**Texte à analyser**
------------------------------------
« Je ne peux
voir une souffrance sans me poser deux questions : quelle en est la
cause, et que puis-je faire pour y remédier ? ». Cette
préoccupation de William Booth, pasteur méthodiste anglais,
explique pourquoi le mouvement qu’il a fondé embrasse de
par le monde un si large faisceau d’activités.
Pour William Booth, l’Évangile est une énergie
capable de transformer la vie de tout homme. Révolté par
la misère des populations ouvrières en pleine révolution
industrielle, il prêche dans la rue, dans des arrière-salles
de bistrot ou sous un chapiteau de cirque. Joignant le geste à
la parole, il fait ouvrir des abris pour des centaines de miséreux
et apporte des réponses concrètes à leurs besoins.
Son action se résume en trois mots : « Soupe, savon, salut
». Pour encadrer et mettre à l’œuvre les nouveaux
convertis, il structure le mouvement de façon hiérarchique
: « l’Armée du Salut » est née.
Le mouvement essaime rapidement au-delà des frontières.
Catherine Booth, fille du fondateur, débarque en France en 1881.
Entre 1917 et 1934, les « commissaires » Albin et Blanche
Peyron donnent à l’organisation un essor remarquable. Le
couple prêche Jésus-Christ, Sauveur des hommes, et se lance
dans la création d’institutions sociales novatrices, à
Paris (Palais de la Femme, Cité de Refuge…) et en province.
L’action menée en Guyane française aboutit à
la suppression du bagne.
Pendant
la Seconde Guerre mondiale, l’Armée du Salut est interdite.
------------------------------------
**Données présentées**
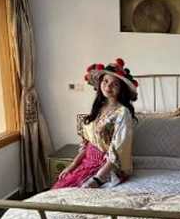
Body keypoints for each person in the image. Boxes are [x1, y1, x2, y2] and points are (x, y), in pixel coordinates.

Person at [52, 58, 138, 189]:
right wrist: (72, 166)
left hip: (107, 167)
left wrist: (97, 179)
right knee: (60, 189)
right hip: (87, 162)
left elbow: (119, 149)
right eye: (105, 81)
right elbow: (89, 143)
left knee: (81, 192)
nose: (108, 86)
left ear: (121, 89)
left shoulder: (123, 113)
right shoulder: (98, 108)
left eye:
------------------------------------
**Consigne 1**
Mettez à jour le passage du texte sur l'Armée du Salut allant de « Son action se » jusqu'à « suppression du bagne. », en y substituant « se diffuse » à « essaime ».
**Consigne 2**
Poursuivez le texte sur l'histoire de l'Armée du Salut à la suite de sa dernière phrase.

**Réponse 1**
Son action se résume en trois mots : « Soupe, savon, salut
». Pour encadrer et mettre à l’œuvre les nouveaux
convertis, il structure le mouvement de façon hiérarchique
: « l’Armée du Salut » est née.
Le mouvement se diffuse rapidement au-delà des frontières.
Catherine Booth, fille du fondateur, débarque en France en 1881.
Entre 1917 et 1934, les « commissaires » Albin et Blanche
Peyron donnent à l’organisation un essor remarquable. Le
couple prêche Jésus-Christ, Sauveur des hommes, et se lance
dans la création d’institutions sociales novatrices, à
Paris (Palais de la Femme, Cité de Refuge…) et en province.
L’action menée en Guyane française aboutit à
la suppression du bagne.

**Réponse 2**
Marc Boegner, président du Conseil national de l’Église
réformée de France, obtient du gouvernement de Vichy que
les officiers soient intégrés à l’ERF comme
évangélistes, et que les établissements soient
rattachés à l’Association des Diaconesses de Reuilly.
La paix revenue, l’Armée du Salut développe diverses
actions pédagogiques en faveur de la jeunesse. Après les
« Trente glorieuses », elle participe aux dispositifs de
lutte contre les exclusions (ex. : la création de la Banque alimentaire),
organise et gère des structures d’accueil d’urgence
en partenariat avec d’autres associations et avec les pouvoirs
publics.
En 1994, de nouveaux statuts distinguent la gestion de
l’action sociale de celle de l’évangélisation.
Désormais, la Congrégation de l’Armée du Salut,
reconnue comme Église par la Fédération protestante
de France, poursuit la mission spirituelle. Ses postes d’évangélisation
sont des lieux où se manifeste aussi une solidarité concrète
en faveur de personnes ou familles en difficulté (aide alimentaire,
accompagnement, activités de loisirs pour les enfants). L’animation
de rue auprès d’enfants de quartiers difficiles à
Strasbourg, Mulhouse et Montbéliard se développe avec
le concours d’autres Églises et communautés.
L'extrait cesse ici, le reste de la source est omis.